→ **WHAT YOU HAVE TO DO**
Please say how many lines in the entries below hold the string "welke", with no other words.

------------------------

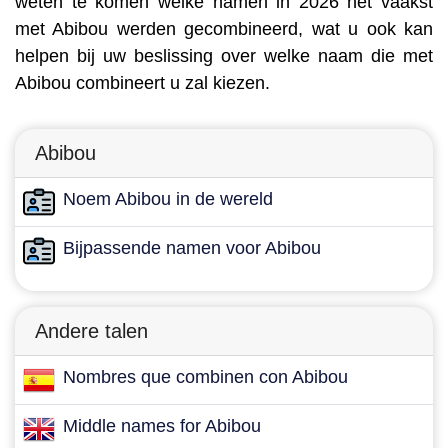
weten te komen welke namen in 2026 het vaakst
met Abibou werden gecombineerd, wat u ook kan
helpen bij uw beslissing over welke naam die met
Abibou combineert u zal kiezen.
Abibou
Noem Abibou in de wereld
Bijpassende namen voor Abibou
Andere talen
Nombres que combinen con Abibou
Middle names for Abibou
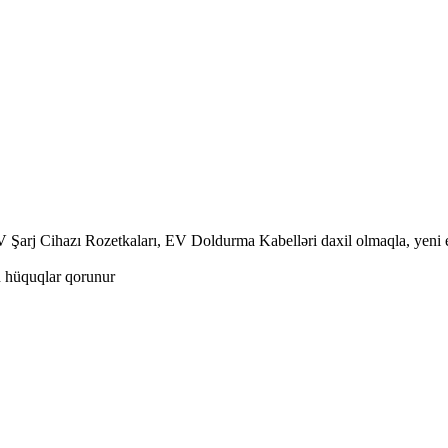
rj Cihazı Rozetkaları, EV Doldurma Kabelləri daxil olmaqla, yeni ene
 hüquqlar qorunur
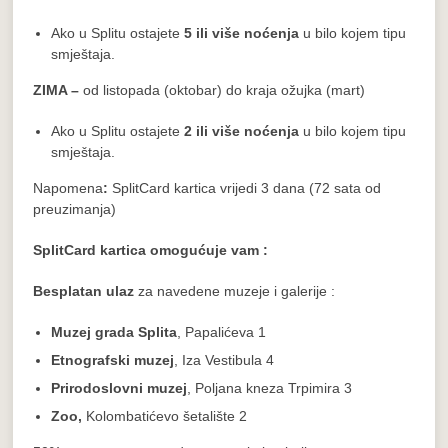
Ako u Splitu ostajete
5 ili više noćenja
u bilo kojem tipu
smještaja.
ZIMA –
od listopada (oktobar) do kraja ožujka (mart)
Ako u Splitu ostajete
2 ili više noćenja
u bilo kojem tipu
smještaja.
Napomena
:
SplitCard kartica vrijedi 3 dana (72 sata od
preuzimanja)
SplitCard kartica omogućuje vam :
Besplatan ulaz
za navedene muzeje i galerije :
Muzej grada Splita
, Papalićeva 1
Etnografski muzej
, Iza Vestibula 4
Prirodoslovni muzej
, Poljana kneza Trpimira 3
Zoo,
Kolombatićevo šetalište 2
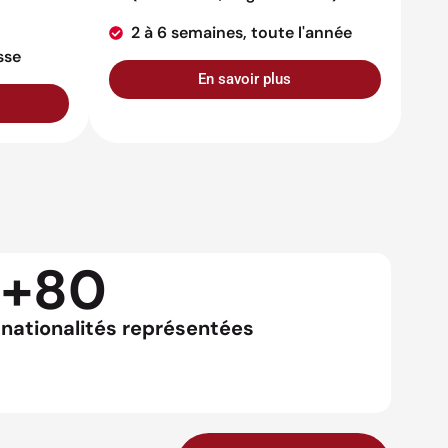
2 à 6 semaines, toute l'année
sse
En savoir plus
+80
nationalités représentées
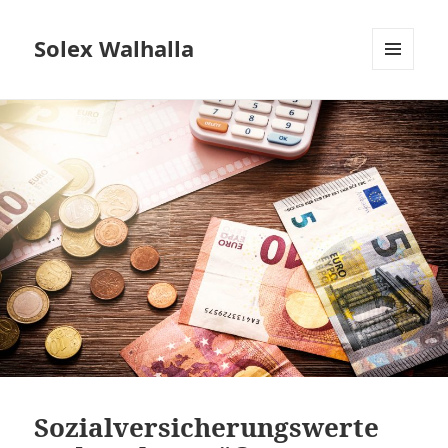
Solex Walhalla
MENÜ
UND
WIDGETS
Sozialversicherungswerte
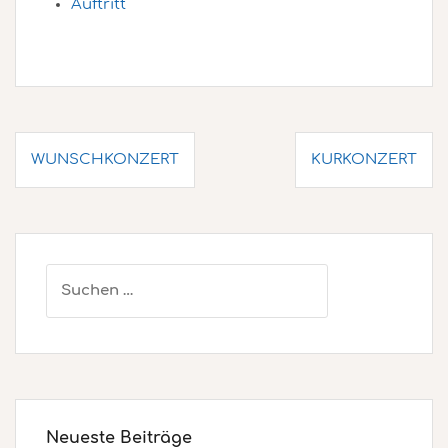
Auftritt
Beitragsnavigation
WUNSCHKONZERT
KURKONZERT
Suchen
nach:
Neueste Beiträge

------------------------

→ **REPLY TO THE EXERCISE**
2